- [Challenge]: Please put every line of the material below into a JSON list of strings, one string per line, leaving out any blank lines.

::::

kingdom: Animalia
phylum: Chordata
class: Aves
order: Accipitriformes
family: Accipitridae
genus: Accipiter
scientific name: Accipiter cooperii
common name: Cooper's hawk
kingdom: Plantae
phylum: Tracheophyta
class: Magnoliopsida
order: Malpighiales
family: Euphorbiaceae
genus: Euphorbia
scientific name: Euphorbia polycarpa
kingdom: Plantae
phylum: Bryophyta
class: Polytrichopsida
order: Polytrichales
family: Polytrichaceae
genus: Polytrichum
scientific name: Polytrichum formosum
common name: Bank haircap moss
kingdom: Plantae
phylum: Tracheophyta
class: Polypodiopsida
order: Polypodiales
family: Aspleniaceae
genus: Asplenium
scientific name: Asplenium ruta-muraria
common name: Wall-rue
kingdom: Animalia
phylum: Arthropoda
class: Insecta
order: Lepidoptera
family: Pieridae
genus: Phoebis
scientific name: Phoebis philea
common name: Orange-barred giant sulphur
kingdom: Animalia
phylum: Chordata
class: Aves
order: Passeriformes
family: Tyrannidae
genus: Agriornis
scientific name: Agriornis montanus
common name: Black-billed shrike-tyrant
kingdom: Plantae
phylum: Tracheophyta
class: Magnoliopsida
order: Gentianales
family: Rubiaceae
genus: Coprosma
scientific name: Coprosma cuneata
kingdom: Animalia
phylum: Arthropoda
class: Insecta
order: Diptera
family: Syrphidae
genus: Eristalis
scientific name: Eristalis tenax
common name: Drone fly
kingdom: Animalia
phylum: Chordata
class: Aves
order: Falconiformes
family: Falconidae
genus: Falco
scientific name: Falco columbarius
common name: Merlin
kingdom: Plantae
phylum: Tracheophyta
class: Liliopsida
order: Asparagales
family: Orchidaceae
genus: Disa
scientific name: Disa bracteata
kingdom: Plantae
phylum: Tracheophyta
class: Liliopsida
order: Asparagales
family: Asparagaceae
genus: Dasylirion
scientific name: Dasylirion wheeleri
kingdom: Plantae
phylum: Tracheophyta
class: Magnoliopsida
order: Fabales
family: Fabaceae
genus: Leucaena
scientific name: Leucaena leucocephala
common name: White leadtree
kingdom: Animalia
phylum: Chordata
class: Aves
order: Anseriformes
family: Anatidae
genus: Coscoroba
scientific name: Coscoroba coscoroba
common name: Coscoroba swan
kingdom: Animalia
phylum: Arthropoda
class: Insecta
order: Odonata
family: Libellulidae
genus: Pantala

::::

- [Result of the task]:
[
  "kingdom: Animalia",
  "phylum: Chordata",
  "class: Aves",
  "order: Accipitriformes",
  "family: Accipitridae",
  "genus: Accipiter",
  "scientific name: Accipiter cooperii",
  "common name: Cooper's hawk",
  "kingdom: Plantae",
  "phylum: Tracheophyta",
  "class: Magnoliopsida",
  "order: Malpighiales",
  "family: Euphorbiaceae",
  "genus: Euphorbia",
  "scientific name: Euphorbia polycarpa",
  "kingdom: Plantae",
  "phylum: Bryophyta",
  "class: Polytrichopsida",
  "order: Polytrichales",
  "family: Polytrichaceae",
  "genus: Polytrichum",
  "scientific name: Polytrichum formosum",
  "common name: Bank haircap moss",
  "kingdom: Plantae",
  "phylum: Tracheophyta",
  "class: Polypodiopsida",
  "order: Polypodiales",
  "family: Aspleniaceae",
  "genus: Asplenium",
  "scientific name: Asplenium ruta-muraria",
  "common name: Wall-rue",
  "kingdom: Animalia",
  "phylum: Arthropoda",
  "class: Insecta",
  "order: Lepidoptera",
  "family: Pieridae",
  "genus: Phoebis",
  "scientific name: Phoebis philea",
  "common name: Orange-barred giant sulphur",
  "kingdom: Animalia",
  "phylum: Chordata",
  "class: Aves",
  "order: Passeriformes",
  "family: Tyrannidae",
  "genus: Agriornis",
  "scientific name: Agriornis montanus",
  "common name: Black-billed shrike-tyrant",
  "kingdom: Plantae",
  "phylum: Tracheophyta",
  "class: Magnoliopsida",
  "order: Gentianales",
  "family: Rubiaceae",
  "genus: Coprosma",
  "scientific name: Coprosma cuneata",
  "kingdom: Animalia",
  "phylum: Arthropoda",
  "class: Insecta",
  "order: Diptera",
  "family: Syrphidae",
  "genus: Eristalis",
  "scientific name: Eristalis tenax",
  "common name: Drone fly",
  "kingdom: Animalia",
  "phylum: Chordata",
  "class: Aves",
  "order: Falconiformes",
  "family: Falconidae",
  "genus: Falco",
  "scientific name: Falco columbarius",
  "common name: Merlin",
  "kingdom: Plantae",
  "phylum: Tracheophyta",
  "class: Liliopsida",
  "order: Asparagales",
  "family: Orchidaceae",
  "genus: Disa",
  "scientific name: Disa bracteata",
  "kingdom: Plantae",
  "phylum: Tracheophyta",
  "class: Liliopsida",
  "order: Asparagales",
  "family: Asparagaceae",
  "genus: Dasylirion",
  "scientific name: Dasylirion wheeleri",
  "kingdom: Plantae",
  "phylum: Tracheophyta",
  "class: Magnoliopsida",
  "order: Fabales",
  "family: Fabaceae",
  "genus: Leucaena",
  "scientific name: Leucaena leucocephala",
  "common name: White leadtree",
  "kingdom: Animalia",
  "phylum: Chordata",
  "class: Aves",
  "order: Anseriformes",
  "family: Anatidae",
  "genus: Coscoroba",
  "scientific name: Coscoroba coscoroba",
  "common name: Coscoroba swan",
  "kingdom: Animalia",
  "phylum: Arthropoda",
  "class: Insecta",
  "order: Odonata",
  "family: Libellulidae",
  "genus: Pantala"
]